Three years ago, a luxury retailer with a growing online business faced a nightmare situation: The order fulfillment service provided by its SaaS vendor for online transactions went down for two days during the critical Christmas season. The retailer's website couldn't accept orders for a 48-hour period, resulting in frustrated customers and lost business.
In an attempt to mend relationships, "we ended up shipping big gifts after Christmas to customers [who were affected]," says a former senior IT manager with the retailer, who asked that his name and the name of the company not be revealed.
The relationship between the retailer and the SaaS vendor, which had provided the company with order fulfillment services for four years, was irreparably damaged.
Although the retailer deals in luxury goods and therefore is not a high-volume business (2,000 transactions would be considered a busy day), it had grown from roughly $10 million in sales when it signed on with the SaaS provider to about $50 million when the outage occurred, leaving the IT manager to surmise that the vendor's platform couldn't scale as advertised to handle that growth.
But the manager and his company will never truly know the cause of the outage.
Before the client could terminate the relationship, the SaaS provider acted first, asking the retailer to get off its platform within six months. The only explanation offered by the vendor was that it couldn't provide the type of "white-glove service" the retailer required.
"It was a very ugly situation between the vendor and us. There wasn't much [either side] could do regarding repairing the relationship," says the IT manager.

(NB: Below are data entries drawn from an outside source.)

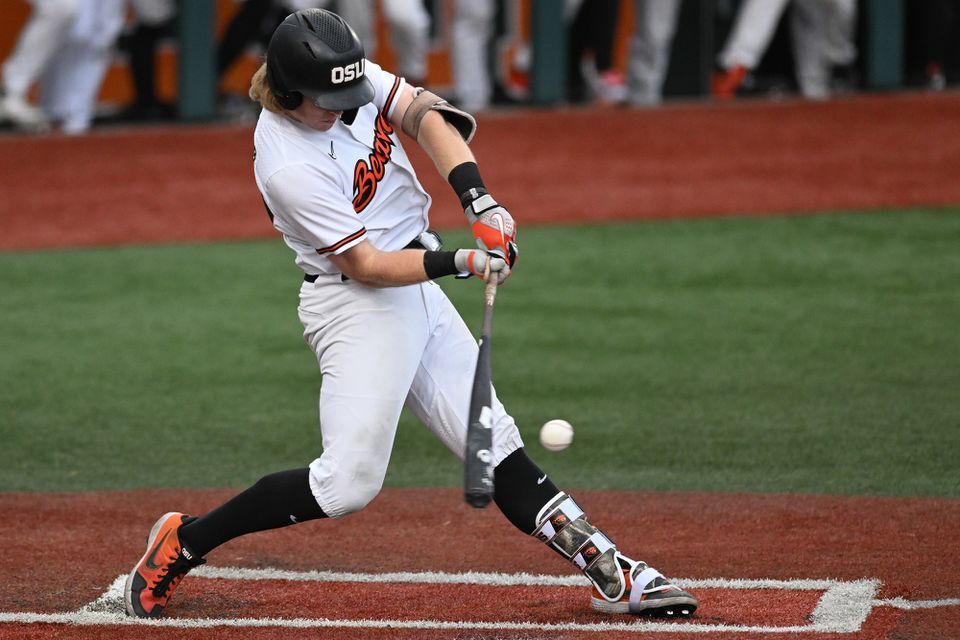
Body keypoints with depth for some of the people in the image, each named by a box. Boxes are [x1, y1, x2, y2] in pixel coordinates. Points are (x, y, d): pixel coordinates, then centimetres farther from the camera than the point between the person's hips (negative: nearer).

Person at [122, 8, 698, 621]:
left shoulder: (354, 76, -5)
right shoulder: (287, 167, -24)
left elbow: (424, 115, -13)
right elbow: (367, 266, -21)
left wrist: (479, 201, -27)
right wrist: (461, 262, -29)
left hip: (418, 295, 8)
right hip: (356, 303, -8)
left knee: (493, 439, 6)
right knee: (349, 482, -14)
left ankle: (610, 572, 5)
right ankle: (184, 540, -2)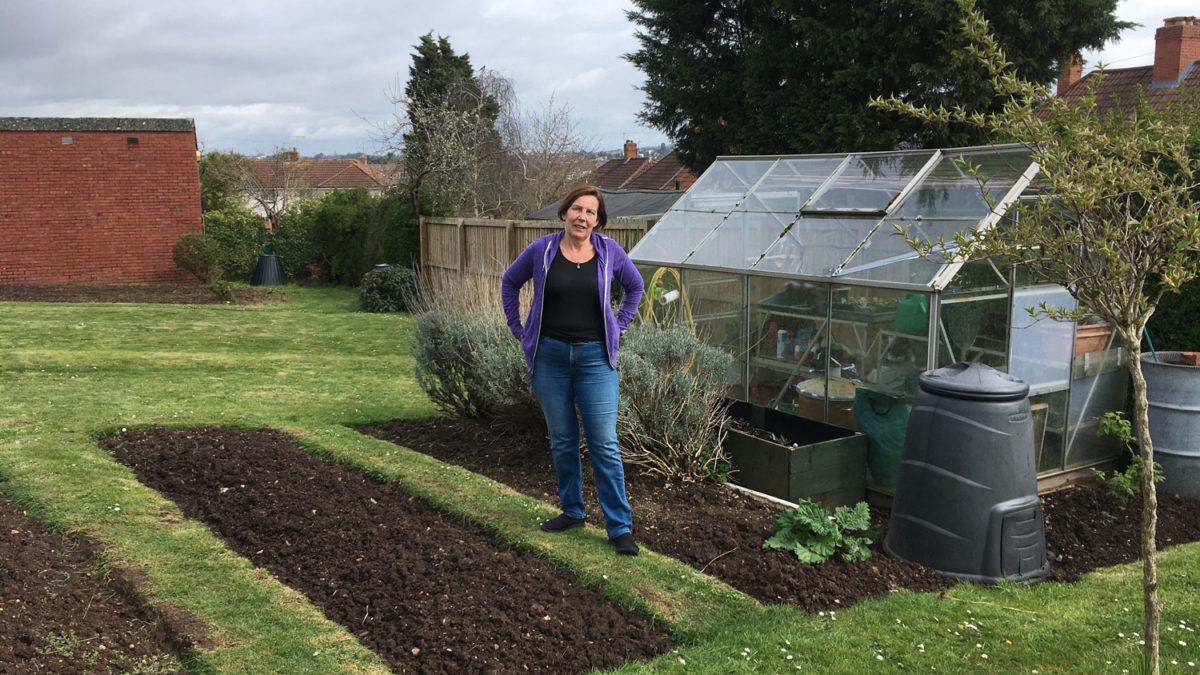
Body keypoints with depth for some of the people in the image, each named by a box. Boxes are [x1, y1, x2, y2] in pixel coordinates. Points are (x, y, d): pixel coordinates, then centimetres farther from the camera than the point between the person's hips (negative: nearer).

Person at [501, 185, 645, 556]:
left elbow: (634, 286, 16)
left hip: (595, 358, -1)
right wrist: (518, 328, 8)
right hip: (550, 357, 1)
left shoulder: (610, 252, -1)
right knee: (562, 441, 11)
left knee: (604, 444, -3)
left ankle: (620, 528, 3)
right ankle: (572, 511, 28)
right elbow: (510, 282, 13)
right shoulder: (541, 250, -2)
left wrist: (619, 326, 8)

Sweet turns quickly to sour
Relationships between technology vendors and their customers often start out sweet and turn sour, thanks to unmet expectations, half-truths, or products and services that simply don't work as advertised.
While it's hardly unusual to have strained buyer-seller relationships in any industry, dealings with technology vendors can be particularly thorny because of the complexity of the products -- you simply can't tell without an in-depth evaluation whether a complicated ERP package or networking equipment will meet your organization's needs.
What's more, IT products comprise multiple components -- hardware, software and, often, customized coding to fit the customer's environment -- making it difficult to pinpoint where the issue lies when problems arise, and which product or vendor is responsible.
"Vendors, like people, always present themselves and their products in the most flattering, if not most accurate, light," says Charles King, principal analyst at Pund-IT, an industry analysis firm. "The sheer complexity of some IT solutions creates opportunities for easy flimflams, as does customers' ignorance." (For more on customer mistakes, see Sometimes the buyer is to blame.)
Even the metrics used to judge what should be straightforward features like performance aren't always terribly helpful, King says. Just one example: "While industry benchmarks like TPC-C for server transaction performance is an interesting measurement tool, it doesn't reflect commonplace data center or work scenarios, so it's not especially useful for determining the true value of a given system."